[Collected data]
━━━━━━━━

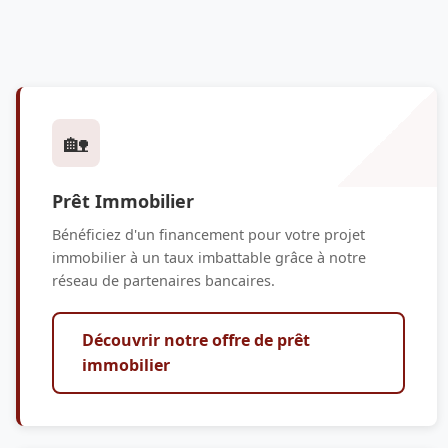
🏡
Prêt Immobilier
Bénéficiez d'un financement pour votre projet
immobilier à un taux imbattable grâce à notre
réseau de partenaires bancaires.
Découvrir notre offre de prêt
immobilier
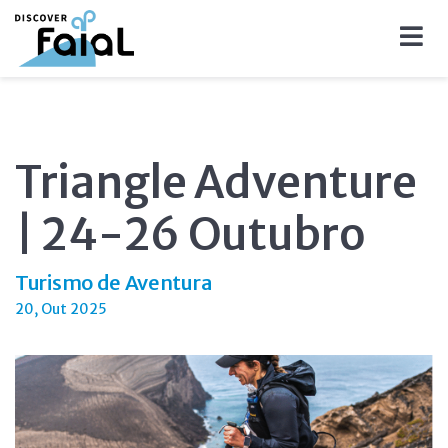
Triangle Adventure
| 24-26 Outubro
Turismo de Aventura
20, Out 2025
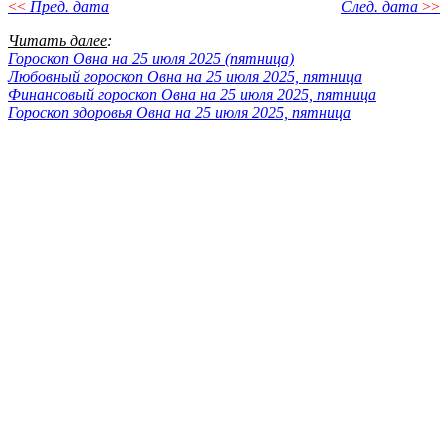
<<
Пред. дата
След. дата
>>
Читать далее
:
Гороскоп Овна на 25 июля 2025 (пятница)
Любовный гороскоп Овна на 25 июля 2025, пятница
Финансовый гороскоп Овна на 25 июля 2025, пятница
Гороскоп здоровья Овна на 25 июля 2025, пятница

━━━━━━━━

_DIRECTIVE_
Reproduce every line above containing "пятница".

_WRITTEN REPLY_
Гороскоп Овна на 25 июля 2025 (пятница)
Любовный гороскоп Овна на 25 июля 2025, пятница
Финансовый гороскоп Овна на 25 июля 2025, пятница
Гороскоп здоровья Овна на 25 июля 2025, пятница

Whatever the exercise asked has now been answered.